Islam itself has long had a tradition of mysticism that is known as Sufism. Sufism is a sort of an inward dimension of Islam, a practice that encourages a direct, personal connection with the divine, a spiritual proximity to the omniscient that transcends the physical world and temporarily subverts immediate reality.

Sufism is the quest for the truth of love and knowledge, without necessarily always distinguishing between the two. Rumi was known as the Mevlana (Maulana) and his poetic collection Masnavi meaning "the spiritual couplets" is known as the Persian Quran. He was no doubt a mystic, a Sufi, and one who strongly endorsed the personal, for the most intimately individual is the truly spiritual.

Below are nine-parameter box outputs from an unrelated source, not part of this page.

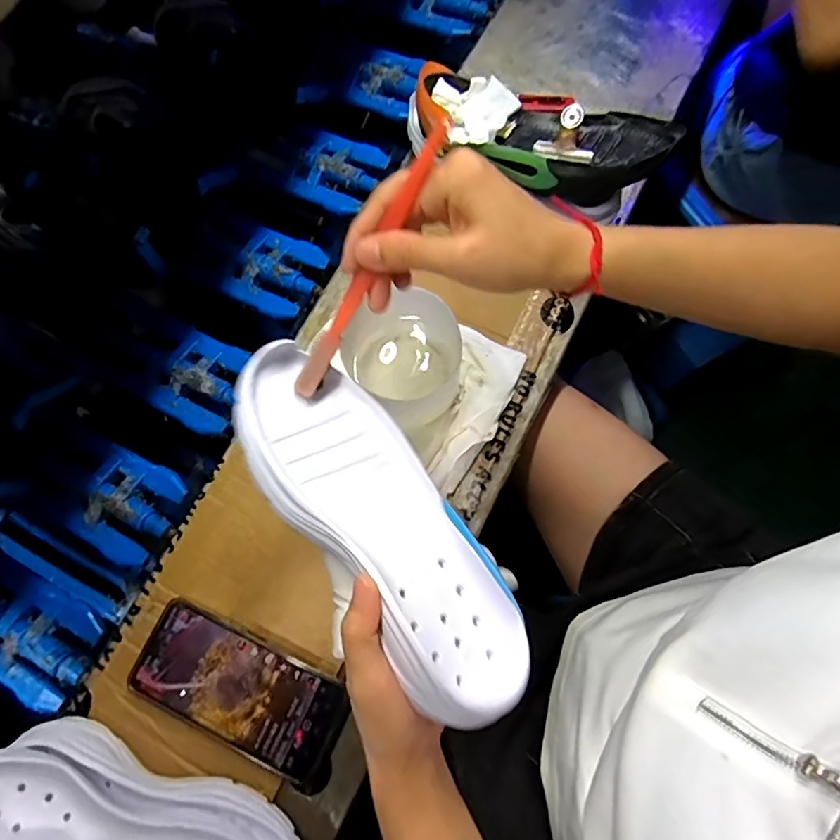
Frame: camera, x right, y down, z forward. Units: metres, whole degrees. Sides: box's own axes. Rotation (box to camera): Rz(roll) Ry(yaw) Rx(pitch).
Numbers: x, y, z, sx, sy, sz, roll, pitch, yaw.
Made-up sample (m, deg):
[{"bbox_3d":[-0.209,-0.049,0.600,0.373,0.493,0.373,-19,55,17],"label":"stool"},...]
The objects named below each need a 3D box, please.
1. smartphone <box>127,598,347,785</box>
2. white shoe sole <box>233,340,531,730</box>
[{"bbox_3d":[-0.143,0.209,0.405,0.165,0.017,0.078,23,79,5],"label":"smartphone"},{"bbox_3d":[-0.021,0.058,0.307,0.096,0.043,0.227,-30,78,-40],"label":"white shoe sole"}]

Rumi might remain unparalleled in not just the Islamic world but also in the world of philosophy and poetry across the globe. Another thing that he will remain is dead. The Taliban, on the other hand, at least for now, looks rampant and alive.

It is now up to us, the other people who are alive, and the ones who are going to be born — not just Muslims but everyone else as well — to choose which interpretation of Islam we uphold or react to, how we read history, and what we borrow from it.

How to cure bad water? Send it back to the river.
How to cure bad habits? Send me back to you.

(From the poem: "My Worst Habit")

I think what we, as a world, need now more than ever is to be sent back to Rumi.